Tu ti districhi tra diversi stili e non starò qui a chiederti quale preferisci, ma come tecnica sei più da carta velina o da mano libera?
Personalmente sono da mano libera per la stragrande maggioranza dei miei lavori. Sai, il tipo di approccio e la lettura dei cambi di piano anatomico sono decisamente fondamentali per fare apparire un tatuaggio su pelle come una presenza naturale e non forzata.
Quindi ricorro all’uso di stencil solo dove mi viene richiesta una precisione geometrica, foto-realistica o in generale quando mi può fare comodo.
In ogni caso penso che non esista un “top” assoluto per quel che riguarda gli strumenti a nostra disposizione.
Una rotativa può essere il mezzo giusto per certi tipi di tatuaggi; per altri magari è meglio una bobina; e talvolta può anche essere utile ricorrere ad un hand-poke.
Riguardo alla scelta dei tuoi soggetti, hai dei film, documentari o romanzi che ti hanno particolarmente colpito quando si parla esclusivamente di fauna marina?
Uno dei film che mi ha segnato è stato ovviamente ‘Lo Squalo’ diretto da Steven Spielberg, un vero must degli anni ‘70! Per quanto riguarda i libri, invece, ti vorrei menzionare ‘Robin dei Pirati’, una lettura per bambini illustrata da Adelchi Galloni, oltre a classici della letteratura mondiale quali ‘Moby Dick’, ‘Ventimila Leghe Sotto i Mari’ e ‘Le Avventure di Robinson Crusoe’.
Com’è lavorare al ‘Lacrimanera Tattoo Saloon’ di Firenze in mezzo a due colleghi (Lorenzo Provvedi e Riccardo Riccobono) ed una collega (Elisa Baregi)?
Il ‘Lacrimanera Tattoo Saloon’ ha giocato un ruolo fondamentale nella mia crescita artistica e tecnica.

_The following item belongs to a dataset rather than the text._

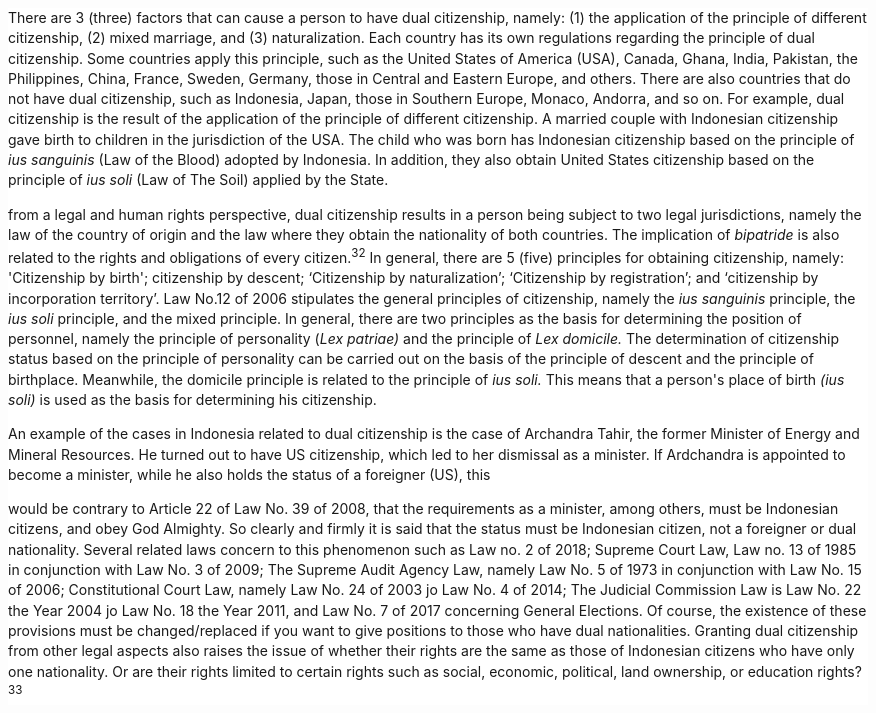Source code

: <p><span class="font3">There are 3 (three) factors that can cause a person to have dual citizenship, namely: (1) the application of the principle of different citizenship, (2) mixed marriage, and (3) naturalization. Each country has its own regulations regarding the principle of dual citizenship. Some countries apply this principle, such as the United States of America (USA), Canada, Ghana, India, Pakistan, the Philippines, China, France, Sweden, Germany, those in Central and Eastern Europe, and others. There are also countries that do not have dual citizenship, such as Indonesia, Japan, those in Southern Europe, Monaco, Andorra, and so on. For example, dual citizenship is the result of the application of the principle of different citizenship. A married couple with Indonesian citizenship gave birth to children in the jurisdiction of the USA. The child who was born has Indonesian citizenship based on the principle of </span><span class="font3" style="font-style:italic;">ius sanguinis</span><span class="font3"> (Law of the Blood) adopted by Indonesia. In addition, they also obtain United States citizenship based on the principle of </span><span class="font3" style="font-style:italic;">ius soli</span><span class="font3"> (Law of The Soil) applied by the State.</span></p>
<p><span class="font3">from a legal and human rights perspective, dual citizenship results in a person being subject to two legal jurisdictions, namely the law of the country of origin and the law where they obtain the nationality of both countries. The implication of </span><span class="font3" style="font-style:italic;">bipatride</span><span class="font3"> is also related to the rights and obligations of every citizen.<sup>32</sup> In general, there are 5 (five) principles for obtaining citizenship, namely: 'Citizenship by birth'; citizenship by descent; ‘Citizenship by naturalization’; ‘Citizenship by registration’; and ‘citizenship by incorporation territory’. Law No.12 of 2006 stipulates the general principles of citizenship, namely the </span><span class="font3" style="font-style:italic;">ius sanguinis</span><span class="font3"> principle, the </span><span class="font3" style="font-style:italic;">ius soli</span><span class="font3"> principle, and the mixed principle. In general, there are two principles as the basis for determining the position of personnel, namely the principle of personality (</span><span class="font3" style="font-style:italic;">Lex patriae)</span><span class="font3"> and the principle of </span><span class="font3" style="font-style:italic;">Lex domicile.</span><span class="font3"> The determination of citizenship status based on the principle of personality can be carried out on the basis of the principle of descent and the principle of birthplace. Meanwhile, the domicile principle is related to the principle of </span><span class="font3" style="font-style:italic;">ius soli.</span><span class="font3"> This means that a person's place of birth </span><span class="font3" style="font-style:italic;">(ius soli)</span><span class="font3"> is used as the basis for determining his citizenship.</span></p>
<p><span class="font3">An example of the cases in Indonesia related to dual citizenship is the case of Archandra Tahir, the former Minister of Energy and Mineral Resources. He turned out to have US citizenship, which led to her dismissal as a minister. If Ardchandra is appointed to become a minister, while he also holds the status of a foreigner (US), this</span></p>
<p><span class="font3">would be contrary to Article 22 of Law No. 39 of 2008, that the requirements as a minister, among others, must be Indonesian citizens, and obey God Almighty. So clearly and firmly it is said that the status must be Indonesian citizen, not a foreigner or dual nationality. Several related laws concern to this phenomenon such as Law no. 2 of 2018; Supreme Court Law, Law no. 13 of 1985 in conjunction with Law No. 3 of 2009; The Supreme Audit Agency Law, namely Law No. 5 of 1973 in conjunction with Law No. 15 of 2006; Constitutional Court Law, namely Law No. 24 of 2003 jo Law No. 4 of 2014; The Judicial Commission Law is Law No. 22 the Year 2004 jo Law No. 18 the Year 2011, and Law No. 7 of 2017 concerning General Elections. Of course, the existence of these provisions must be changed/replaced if you want to give positions to those who have dual nationalities. Granting dual citizenship from other legal aspects also raises the issue of whether their rights are the same as those of Indonesian citizens who have only one nationality. Or are their rights limited to certain rights such as social, economic, political, land ownership, or education rights?<sup>33</sup></span></p>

Lavorare ogni giorno a stretto contatto con un veterano del tatuaggio come Lorenzo, ascoltare i consigli tecnici di Riccardo o ancora il confronto con un amico e maestro come Bue2530 sono momenti senza pari.
E poi, avere la possibilità di osservare da vicino nomi illustri del tattoo come Alessandro Pellegrini, Morg Armeni, Ottorino D’Ambra, Pierluigi Deliperi, Yao e Francesca DeAngelis (giusto per nominarne qualcuno), mi ha sicuramente aiutato ad acquisire quella tecnica in grado di far emergere in maniera solida il mio immaginario su pelle. Con Elisa ci siamo conosciuti solo negli ultimi anni quando è entrata a far parte del gruppo, ma abbiamo sviluppato un ottimo rapporto.
E le tue ultime parole famose sono…?
Guarda, piuttosto preferirei congedarmi con una mia massima: “Fai credere al pubblico che sei al massimo delle tue potenzialità e poi mostra loro che in realtà ti stai solo riscaldando!”.